#### Document section
The leaders of the 28-nation European Union are set to meet on Sunday, July 12, to decide on the fate of Greece in the eurozone. If the Greek government fails to reach an agreement with its creditor institutions - the European Commission, the European Central Bank and the International Monetary Fund - on a credible reform package leading to a new bailout program for the debt-wracked nation, Greece might be end up exiting the currency union.

While some are concerned that such an event could have unforeseen consequences for the global economy, others say a so-called "Grexit" would only have a limited global impact, pointing to Greece's relatively small economic size and the muted market reaction worldwide to the developments in the country so far.

In a DW interview, Gauri Khandekar, Europe director of Indian think tank Global Relations Forum, says a scenario where Greece would end up leaving the eurozone would not be as big an international travesty as many in Europe perceive it to be. The analyst adds that the recent Chinese market crash is by far the most worrisome development at the moment and one that could have real significant repercussions for the world economy.

DW: How are Asian countries viewing the current eurozone crisis involving Greece?

Gauri Khandekar: Asian countries have been following with great apprehension the Greek crisis debacle over the past few years. Markets in Asia have often tumbled with every eurozone meeting or statements from EU leaders, and in particular with the Greek referendum which saw an overwhelming rejection of another bailout package and more austerity.

Griechenland Referendum Symbolbild
Khandekar: 'European leaders have the responsibility to convey accurate, emotion-free information to Asian countries and the world at large'Image: Getty Images/AFP/A. Messinis

Following the referendum, Asian stocks fell on July 6 and the impact is quite worrisome given that Asia is the world's fastest-growing region. Asian countries receive most of the information out there in the media from Europe, and Europeans are more emotional than practical when dealing with the Greek crisis.

(Stored entries)
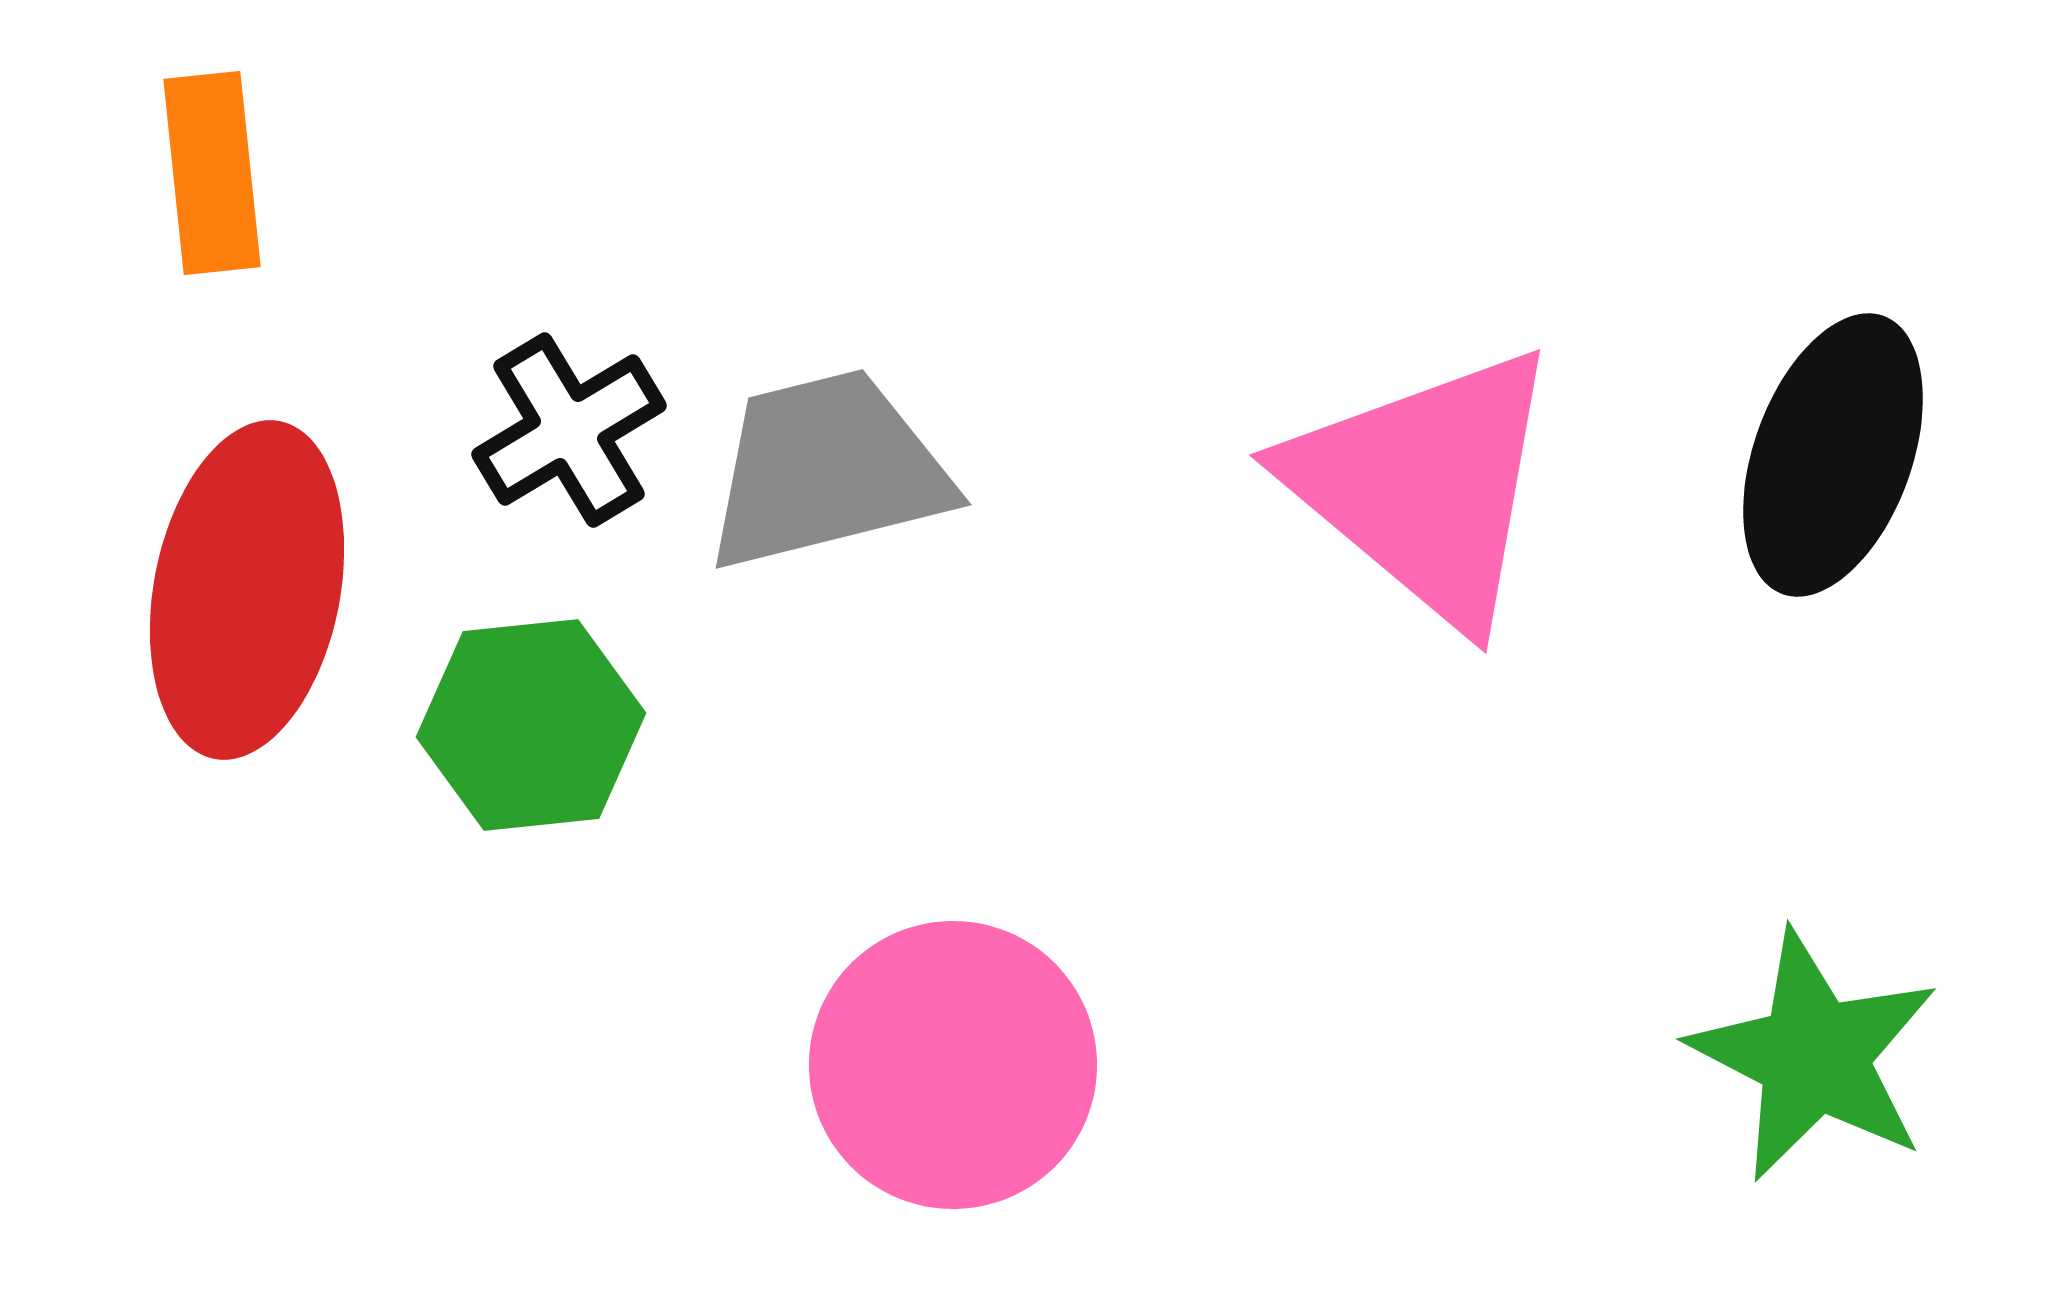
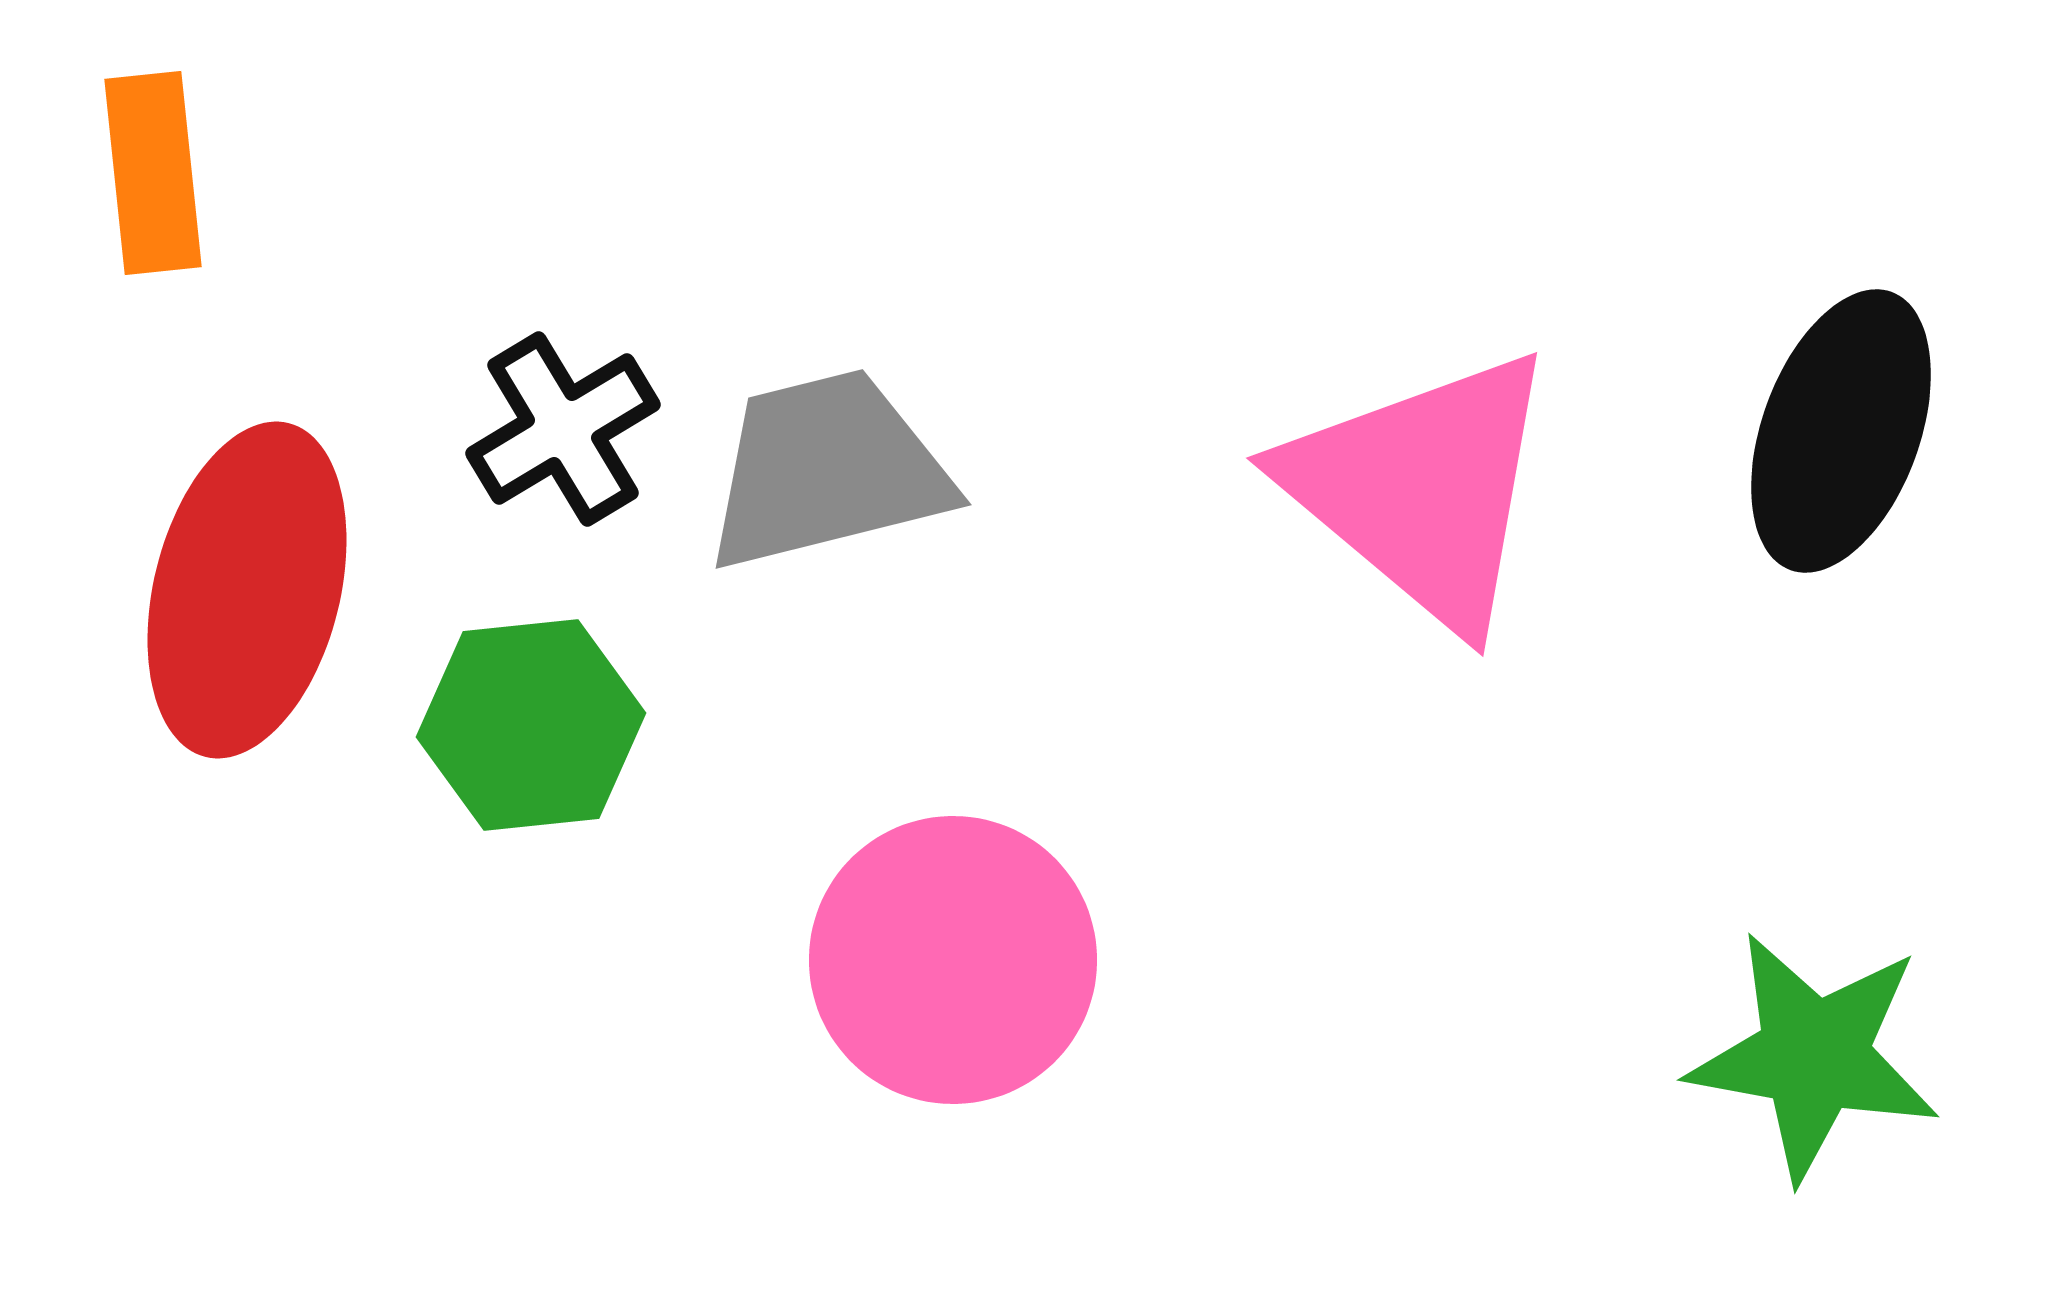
orange rectangle: moved 59 px left
black cross: moved 6 px left, 1 px up
black ellipse: moved 8 px right, 24 px up
pink triangle: moved 3 px left, 3 px down
red ellipse: rotated 3 degrees clockwise
green star: rotated 17 degrees counterclockwise
pink circle: moved 105 px up
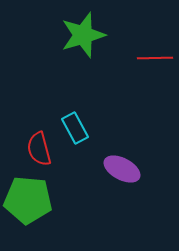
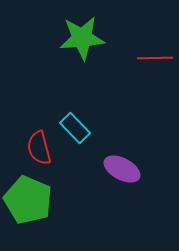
green star: moved 1 px left, 3 px down; rotated 12 degrees clockwise
cyan rectangle: rotated 16 degrees counterclockwise
red semicircle: moved 1 px up
green pentagon: rotated 18 degrees clockwise
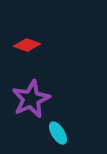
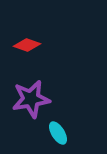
purple star: rotated 15 degrees clockwise
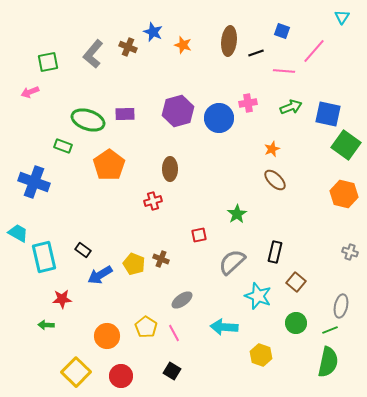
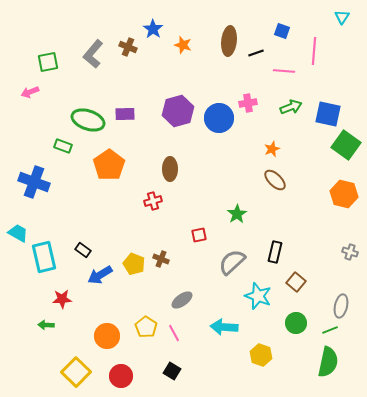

#### Task set
**a.** Rewrite the passage of the article on Greece and the eurozone that begins at the words "While some are" and stops after "country so far.", changing "market reaction" to "investor reaction".
**b.** Continue the article on Greece and the eurozone from the point where it stops.
The items above are not needed.

#### Written answers
**a.**
While some are concerned that such an event could have unforeseen consequences for the global economy, others say a so-called "Grexit" would only have a limited global impact, pointing to Greece's relatively small economic size and the muted investor reaction worldwide to the developments in the country so far.

**b.**
In Europe, the vast majority have perceived a potential "Grexit" as a failure of the EU integration process and the euro currency or indeed even setting some kind of precedent. But this is a false perception to transmit globally. Greece's exit would neither be the end of the euro, the EU nor set any dire precedent automatically.

European leaders have the responsibility to convey accurate, emotion-free information to Asian countries and the world at large about the impact a "Grexit" would have on the global economy, decoupled from the notion that a "Grexit" would have any impact on European integration. Portraying the drama on global markets which are extremely sensitive to speculation is quite irresponsible.

Nonetheless, what impact could Greece's exit from the eurozone have on Asian economies?

A "Grexit" would not be as big an international travesty as many here in Europe perceive it to be. This is mainly because Greece represents just 2 percent of the eurozone economy. But also, bailouts and austerity in Greece over the past five years have not worked very well.

Ideally, it would have been better to allow Greece to default, be quarantined via a temporary exit from the euro, allow a reintroduction of the former Greek currency, the drachma, and then return to the eurozone once its economy has stabilized.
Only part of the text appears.